Data records:
.....

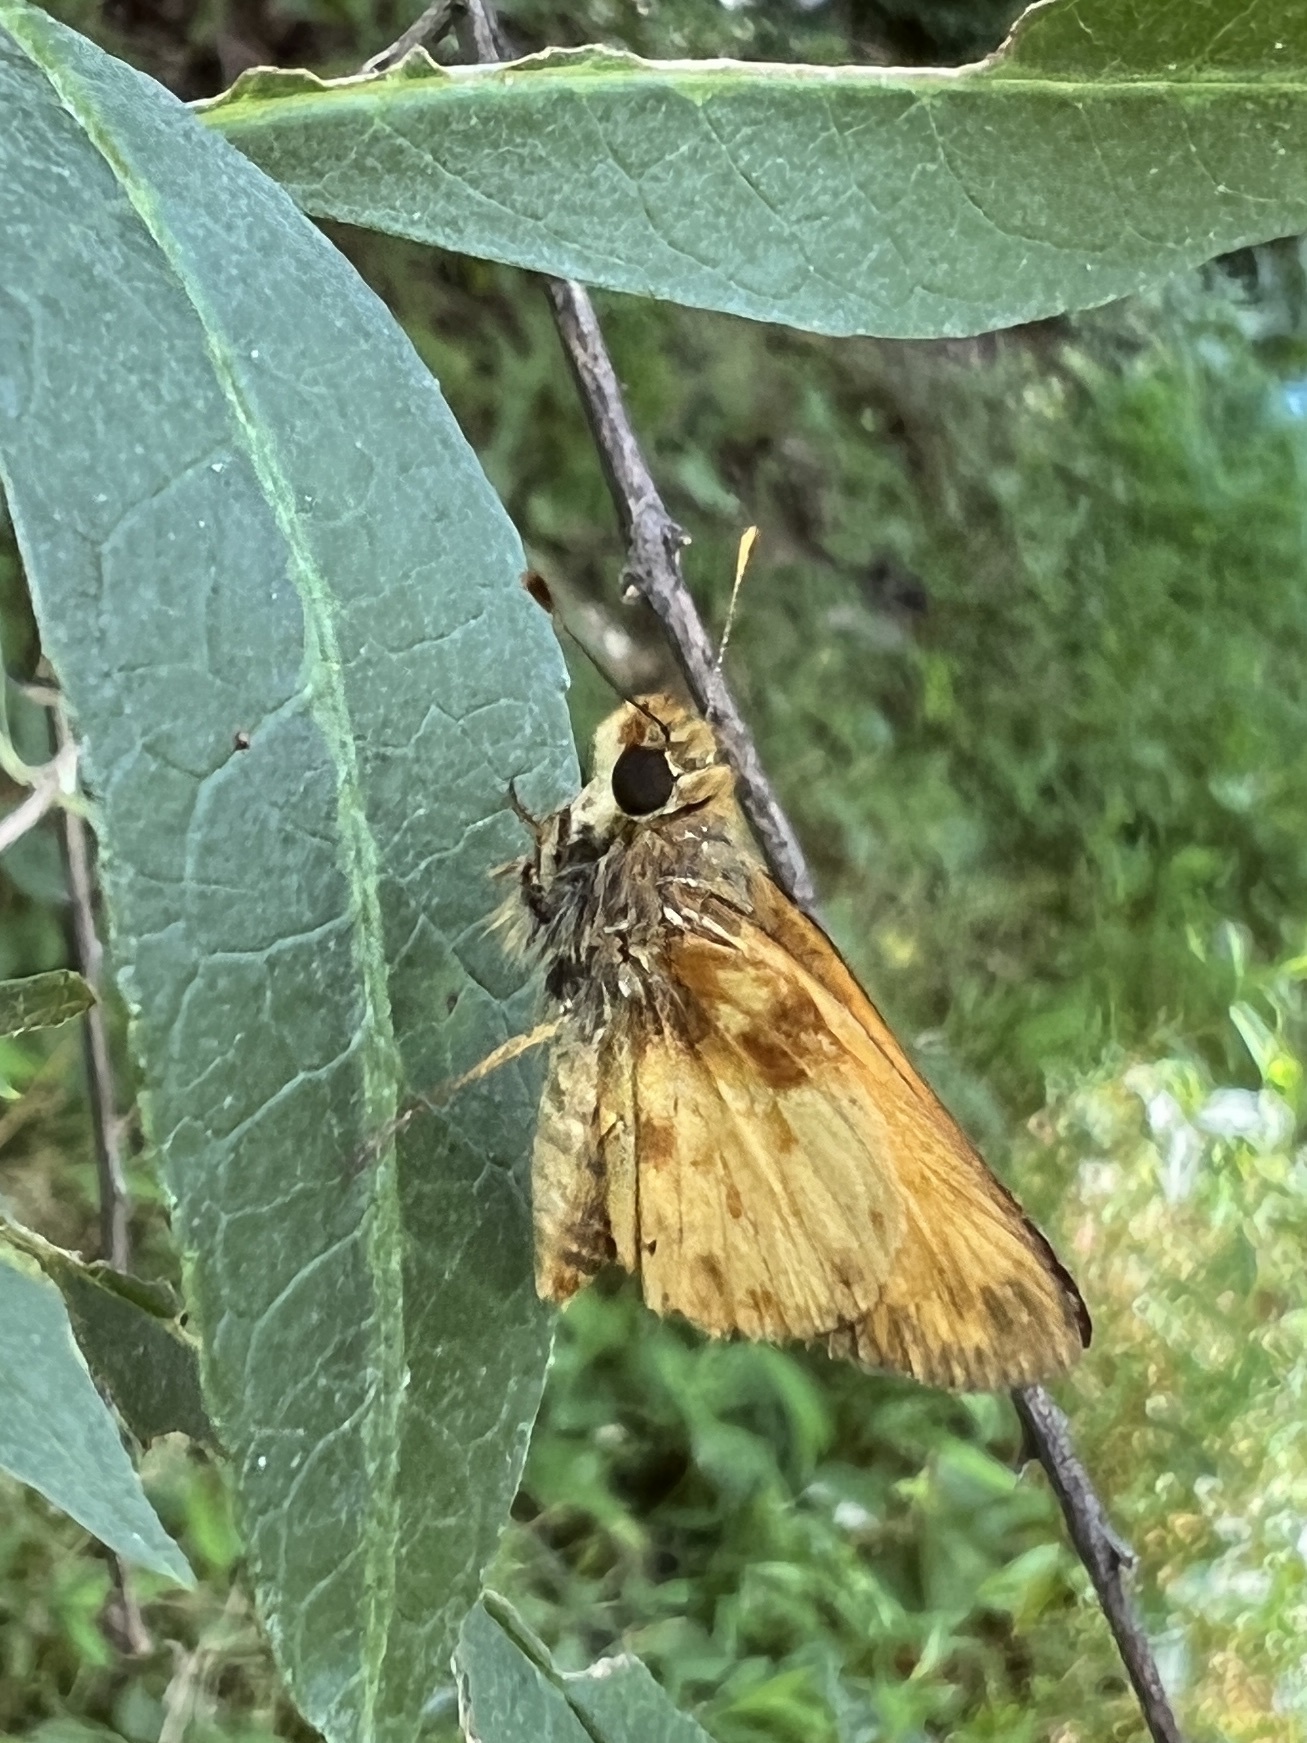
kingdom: Animalia
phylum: Arthropoda
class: Insecta
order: Lepidoptera
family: Hesperiidae
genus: Lon
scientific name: Lon zabulon
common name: Zabulon skipper
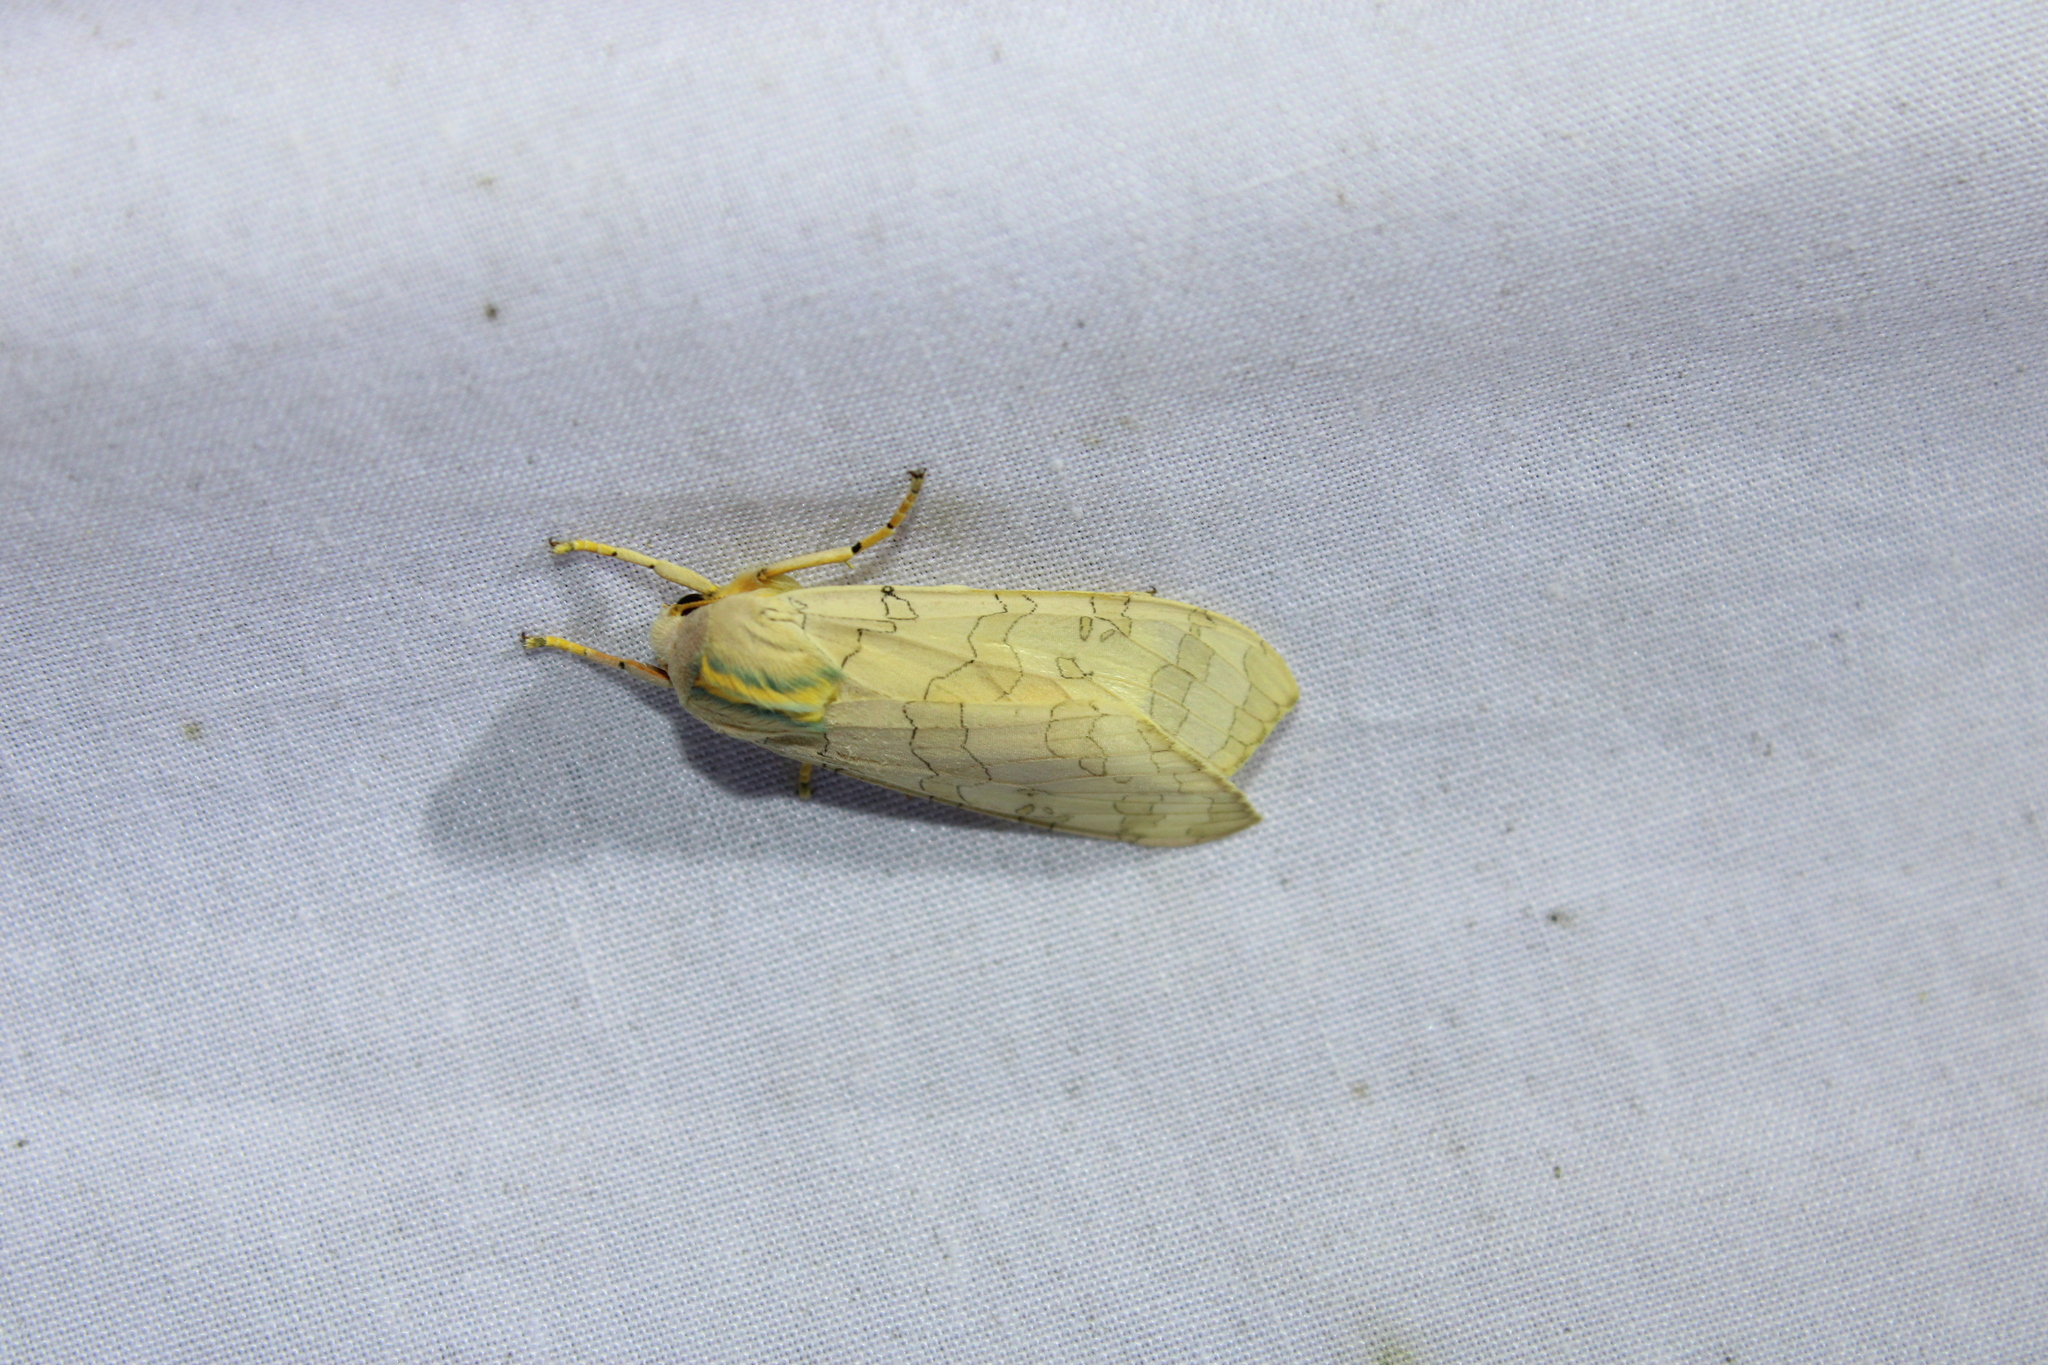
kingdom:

.....

Stated problem:
Return every line of the records above without changing a word, and leave out the pictures.

Expected output:
kingdom: Animalia
phylum: Arthropoda
class: Insecta
order: Lepidoptera
family: Hesperiidae
genus: Lon
scientific name: Lon zabulon
common name: Zabulon skipper
kingdom:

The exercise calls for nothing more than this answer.